A score of at least 0.8 × 24 — roughly 20 of the 24 selected requirements MET — opens the door to Conditional status, the same way 88 of 110 does at Level 2. Seven requirements can never be POA&M’d regardless of score, and they cluster differently than the Level 2 exclusions do: incident-response capability and supply-chain risk management, rather than access control, the SSP, and physical access. DCMA DIBCAC performs the Level 3 POA&M closeout assessment itself, inside the same 180-day window. 32 CFR 170.21(b)(3)

05After the assessment

An assessment measures a point-in-time score. Two ongoing obligations keep a CMMC Status current once it is achieved.

Annual affirmations. Once a year, and again at every assessment and POA&M closeout, the Affirming Official submits an affirmation in SPRS stating the organization still meets the security requirements behind its status. Miss it, and the assessment lapses even though nothing about the underlying score changed. Glossary carries the full Affirmation / Affirming Official entry. 32 CFR 170.22

The triennial reassessment. Underneath the annual affirmation sits a longer clock: the assessment itself — self or C3PAO, at whatever level — is valid for three years from the CMMC Status Date, and has to be repeated before it lapses. Affirmations renew the promise every year; the triennial assessment is what the promise is actually about. 32 CFR 170.16(a)(1); 170.17(a)(1)

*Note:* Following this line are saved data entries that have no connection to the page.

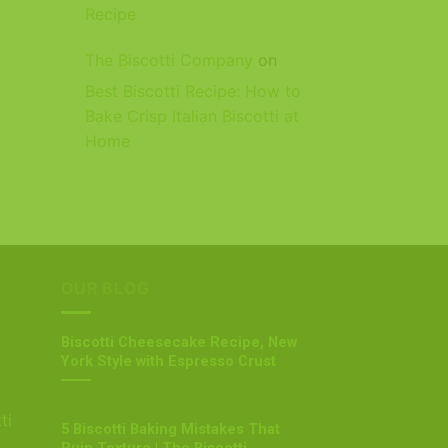
Recipe
The Biscotti Company
on
Best Biscotti Recipe: How to
Bake Crisp Italian Biscotti at
Home
OUR BLOG
Biscotti Cheesecake Recipe, New
York Style with Espresso Crust
ti
5 Biscotti Baking Mistakes That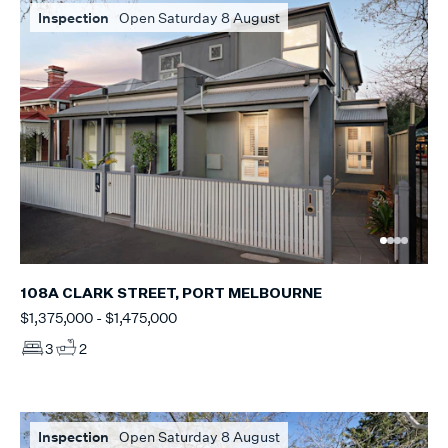
Inspection
Open Saturday 8 August
108A CLARK STREET, PORT MELBOURNE
$1,375,000 - $1,475,000
3
2
Inspection
Open Saturday 8 August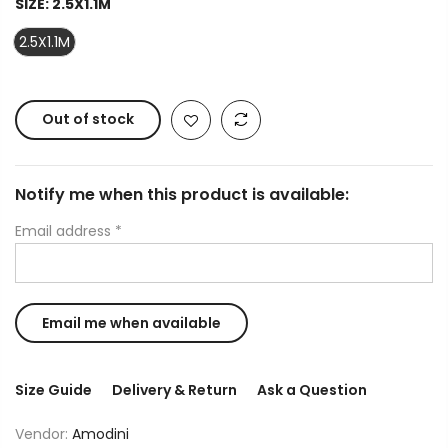
SIZE:
2.5X1.1M
2.5X1.1M
Out of stock
Notify me when this product is available:
Email address
*
Size Guide
Delivery & Return
Ask a Question
Vendor:
Amodini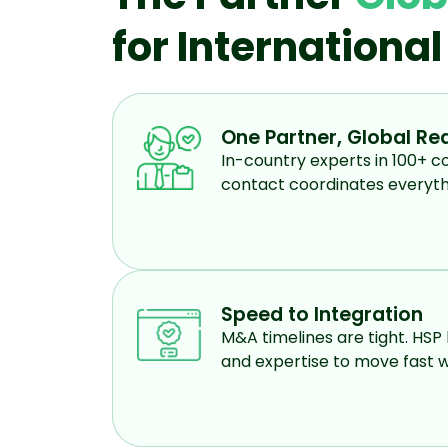
for Internationa
One Partner, Global Re
In-country experts in 100+ co
contact coordinates everyth
Speed to Integration
M&A timelines are tight. HSP 
and expertise to move fast w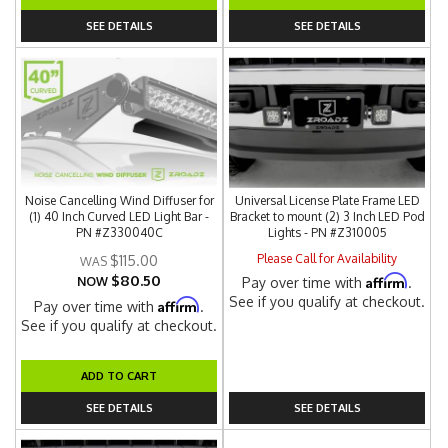
SEE DETAILS
SEE DETAILS
Noise Cancelling Wind Diffuser for
Universal License Plate Frame LED
(1) 40 Inch Curved LED Light Bar -
Bracket to mount (2) 3 Inch LED Pod
PN #Z330040C
Lights - PN #Z310005
Please Call for Availability
$115.00
$80.50
Affirm
NOW
Pay over time with
.
See if you qualify at checkout.
Affirm
Pay over time with
.
See if you qualify at checkout.
ADD TO CART
SEE DETAILS
SEE DETAILS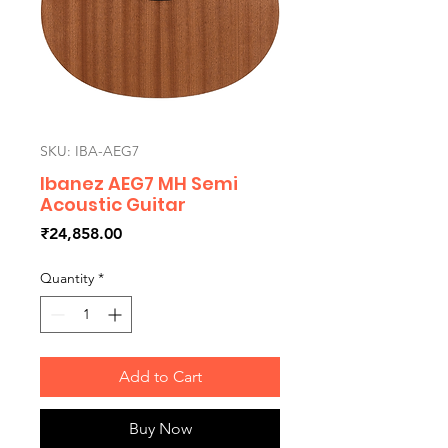
SKU: IBA-AEG7
Ibanez AEG7 MH Semi
Acoustic Guitar
Price
₹24,858.00
Quantity
*
Add to Cart
Buy Now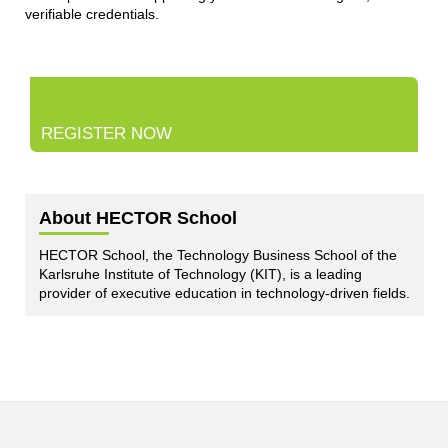
verifiable credentials.
REGISTER NOW
About HECTOR School
HECTOR School, the Technology Business School of the
Karlsruhe Institute of Technology (KIT), is a leading
provider of executive education in technology-driven fields.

What “current status” means in SPRS. A contracting officer checking eligibility reads SPRS, not eMASS — eMASS is where a C3PAO or DIBCAC files results; SPRS is the system of record a solicitation actually points to. A status shown there is current only if both clocks are running: the assessment inside its three-year window, and the affirmation inside its one-year window. Either one lapsing is enough to end eligibility for a contract that requires it. SPRS, explained covers the record itself — who posts what, and the snags.

06At the shop

At the shop

Blanchard Tool & Machining is the desk’s fictional composite (any resemblance to an actual company is coincidental). Blanchard’s practice self-assessment (Evidence, SSP & POA&M) turned up two 1-point gaps — a stale visitor log format and an unencrypted backup drive awaiting a FIPS-validated replacement — neither on the exclusion list, both well inside the 88-point floor. When Blanchard’s C3PAO certification assessment ran for real a few months later, the assessor examined the updated SSP, interviewed the two-person IT team about the visitor log process, and tested the backup encryption directly. Both items came back MET this time; the score landed at 110, and Blanchard reached Final Level 2 (C3PAO) status on the initial assessment — no POA&M, no 180-day clock to watch.

07Sources

Primary sources for the assessment process, findings, filing, and status mechanics
DocumentWhat it’s for
32 CFR 170.16Level 2 self-assessment procedure, scope, artifact retention, and affirmation timing.
32 CFR 170.17Level 2 certification assessment procedure: scoping, findings report, the re-evaluation window, eMASS filing.
32 CFR 170.21POA&M eligibility at every level, the Level 3 exclusions, and the 180-day closeout clock.
32 CFR 170.22Affirmation requirements and timing.
32 CFR 170.24Scoring methodology and the MET / Not Met / N/A finding definitions.
NIST SP 800-171AThe examine/interview/test assessment methods applied during evidence review.